Consensus Statement of the International Summit on Intellectual Disability and Dementia Related to Nomenclature

Janicki, M.P.1, McCallion. P.2, Splaine, M.3, Santos, F.H.4, Keller, S.M.5, Watchman, K.6. (October 2017). Consensus Statement of the International Summit on Intellectual Disability and Dementia Related to Nomenclature. American Association on Intellectual and Developmental Disabilities (AAIDD).

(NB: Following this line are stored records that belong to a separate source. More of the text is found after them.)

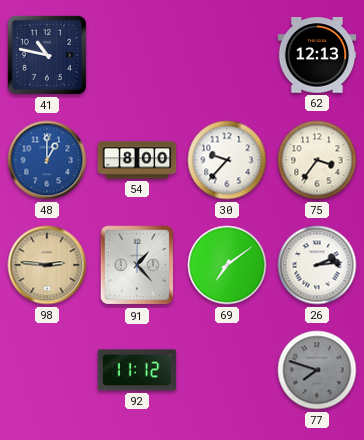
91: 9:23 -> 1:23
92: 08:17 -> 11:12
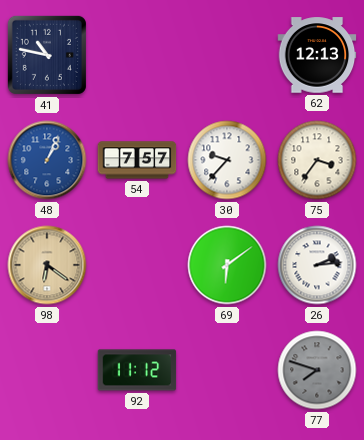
48: 1:00 -> 1:04
54: 8:00 -> 7:57
98: 2:46 -> 6:21
91: 1:23 -> none
69: 7:09 -> 6:09
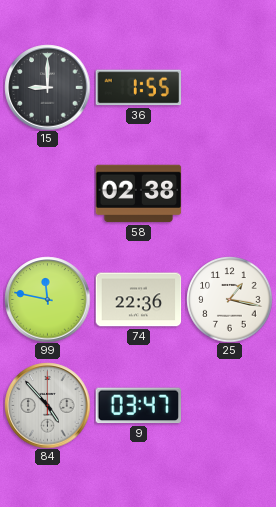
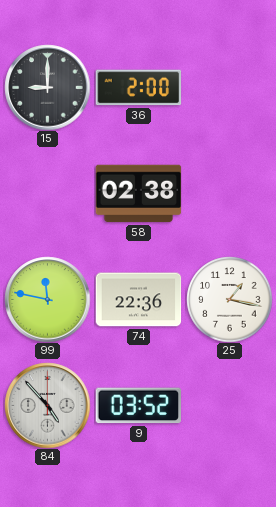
36: 1:55 -> 2:00
9: 03:47 -> 03:52
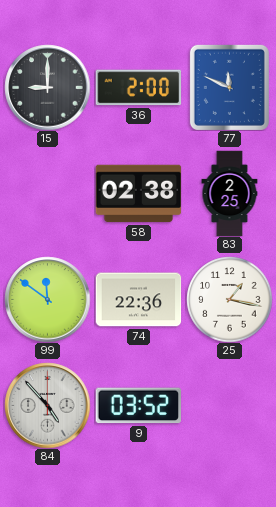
77: none -> 11:49
83: none -> 2:25
99: 11:47 -> 11:51
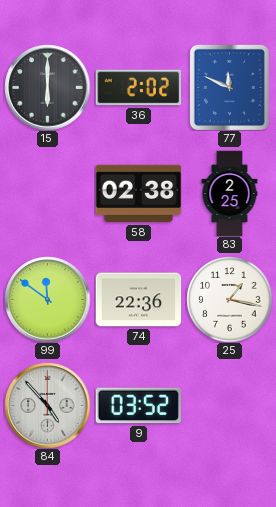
15: 9:00 -> 6:00
36: 2:00 -> 2:02
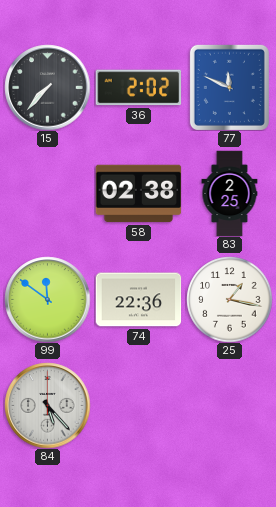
15: 6:00 -> 7:37
84: 4:53 -> 5:23
9: 03:52 -> none
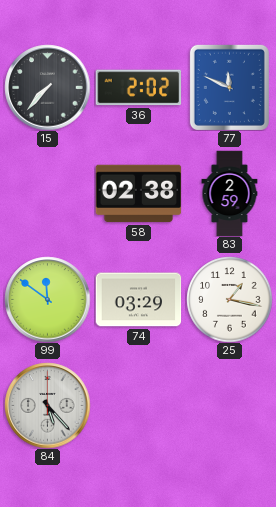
83: 2:25 -> 2:59
74: 22:36 -> 03:29
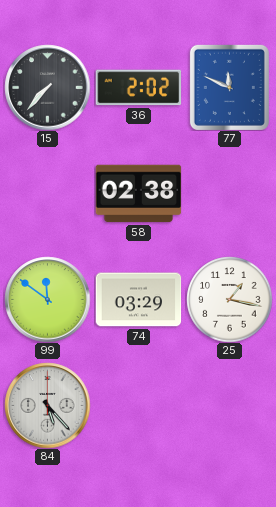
83: 2:59 -> none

1 University of Illinois at Chicago, USA

2 University at Albany, New York USA

3 Splaine Consulting, Columbia, Maryland USA

4 São Paulo State University, Bauru, Brazil

5 American Academy of Developmental Medicine and Dentistry, Lumberton, New Jersey USA

6 University of Stirling, Scotland

Correspondence Address: Matthew P. Janicki University of Illinois at Chicago Department of Disability and Human Development (MC626) 1640 W. Roosevelt Road Chicago, IL 60608 USA Email: mjanicki@uic.edu

ABSTRACT

A working group of the 2016 International Summit on Intellectual Disability and Dementia was charged to examine the terminology used to define and report on dementia in publications related to intellectual disability (ID). A review of related publications showed mixed uses of terms associated with dementia or causative diseases. As with dementia research in the non-ID population, language related to dementia in the ID field often lacks precision and could lead to a misunderstanding of the condition(s) under discussion; an increasingly crucial issue given the increased global attention dementia is receiving in that field. Most articles related to ID and dementia reporting clinical or medical research generally provide a structured definition of dementia or related terms; social care articles tend toward term use without definition. Toward terminology standardization within studies/reports on dementia and ID, the Summit recommended that a consistent approach is taken that ensures (a) growing familiarity with dementia-related diagnostic, condition-specific, and social care terms (as identified in the working group’s report), (b) creating a guidance document on accurately defining and presenting information about individuals or groups referenced, and (c) that in reports on neuropathologies or cognitive decline or impairment, definitions are used and data include subjects’ ages, sex, level of ID, residential situation, basis for dementia diagnosis, presence of Down syndrome (or other risk conditions), years from diagnosis, and if available, scores on objective measures of changing function.